FRAGMENTO DEL TEXTO:
::::

La libertad es uno de esos sustantivos que, de tanto usarlos, se desgastan por los bordes. El mal uso que suele hacerse de la libertad termina convirtiéndola en una esponja que ha perdido toda su suavidad; una esponja que ya no limpia, pero que lo absorbe todo, haciéndose inútil y por tanto, prescindible. Se ha aludido mucho a la libertad esta última semana, a cuenta de la pitada al himno nacional de España en el Camp Nou durante la final de la Copa del Rey. Se ha dicho que los que pitaban tenían el derecho a expresar su rechazo al himno y a la bandera. Naturalmente, tienen razón. Los que señalan el derecho de los pitadores, digo. Sobre la razón de los que pitaban habría que discutir algunas cosas.
El himno de España no es una música cuya partitura la soltó Dios sobre la Península Ibérica para señalarle a los hombres cuál era su pueblo elegido. El himno es un símbolo: concretamente, del texto constitucional que recoge el mayor nivel de libertad y derechos civiles de que han gozado nunca los españoles. Habría que ver si un nacionalista acierta cuando denuesta el himno que simboliza la Constitución que más autogobierno le ha concedido a todas las regiones de España. Habría que ver también si un nacionalista vasco o catalán no está portándose como un redomado cínico o un mezquino funcional al ciscarse en un himno que le da a su delirio nacionalista un coto mayor que el que tiene en este momento ningún otro disparate secesionista en cualquier Estado democrático de Europa.
Baste decir a este respecto que mi posición es la misma que la expresada por la famosa sentencia del Tribunal Supremo de los Estados Unidos de América, de 1989, en el que declaraba inconstitucional prohibir la quema de la enseña nacional. Como expresó en su explicación de voto el juez William J. Brenan en aquella ocasión, «el castigo de los que profanan la bandera no constituye una santificación de la misma, ya que al castigarlos diluimos la libertad de lo que este querido emblema representa. El Gobierno no puede prohibir la expresión de una opinión simplemente porque no está de acuerdo con el mensaje”. El debate, en el caso de la calumnia a los símbolos de un Estado democrático, debe circunscribirse a las fronteras de la educación, la gentileza, el respeto y el civismo. De todos estos valores, hoy tan olvidados, tan maltratados en la malhadada nación española, carecen quienes se comportaron como canaille durante la final de Copa en Barcelona, amén del cinismo que señalamos antes.

::::

MATERIAL PROPORCIONADO:
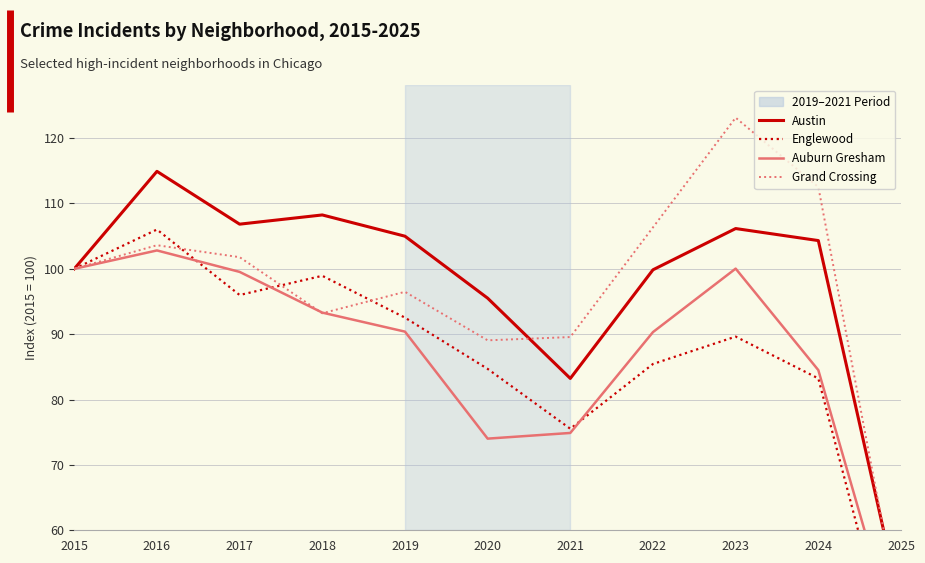

At which category is the sum across all series the highest?

2016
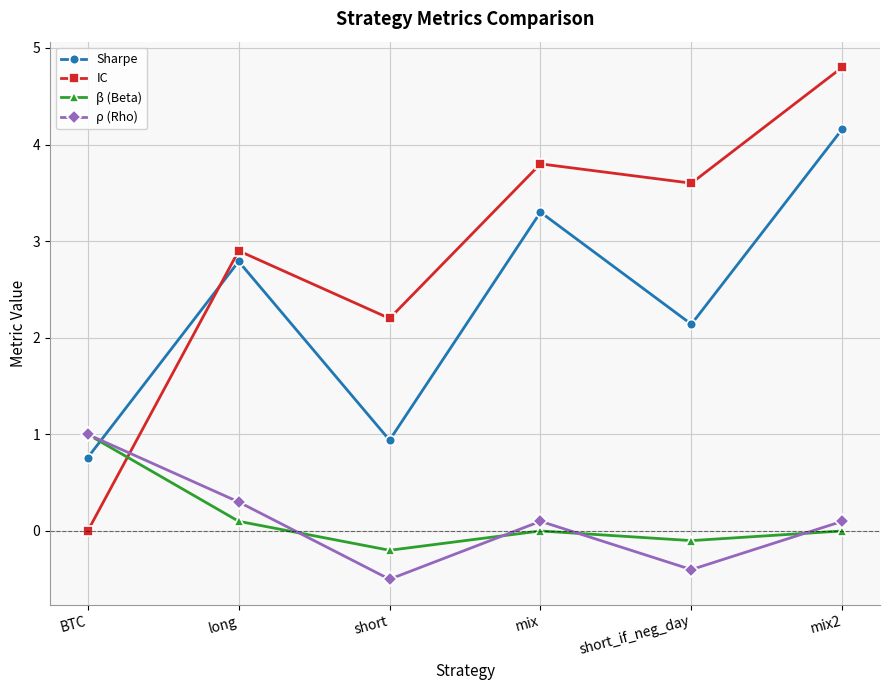

How many series are shown in this chart?

4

::::

REALIZA LO SIGUIENTE:
**A)** Por favor, cambia "esponja" por "toalla" en el texto sobre la pitada al himno y copia el pasaje que empieza en "La libertad es uno" y sigue hasta "discutir algunas cosas.".
**B)** Según el juez citado en el texto sobre la pitada al himno, ¿por qué castigar a quienes profanan la bandera no supone santificarla? Explícalo en una a tres oraciones.
**C)** ¿En qué estadio y durante qué partido se produjo la pitada al himno de la que habla el texto?
Para resolver las tareas no hace falta el listado.

SOLUCIONES DE TAREAS:
**A)**
La libertad es uno de esos sustantivos que, de tanto usarlos, se desgastan por los bordes. El mal uso que suele hacerse de la libertad termina convirtiéndola en una toalla que ha perdido toda su suavidad; una toalla que ya no limpia, pero que lo absorbe todo, haciéndose inútil y por tanto, prescindible. Se ha aludido mucho a la libertad esta última semana, a cuenta de la pitada al himno nacional de España en el Camp Nou durante la final de la Copa del Rey. Se ha dicho que los que pitaban tenían el derecho a expresar su rechazo al himno y a la bandera. Naturalmente, tienen razón. Los que señalan el derecho de los pitadores, digo. Sobre la razón de los que pitaban habría que discutir algunas cosas.

**B)** Castigarlos no santifica la bandera porque con ese castigo se diluye la libertad que representa el propio emblema. Además, el Gobierno no puede prohibir que se exprese una opinión solo porque no está de acuerdo con el mensaje.

**C)** En el Camp Nou, durante la final de la Copa del Rey.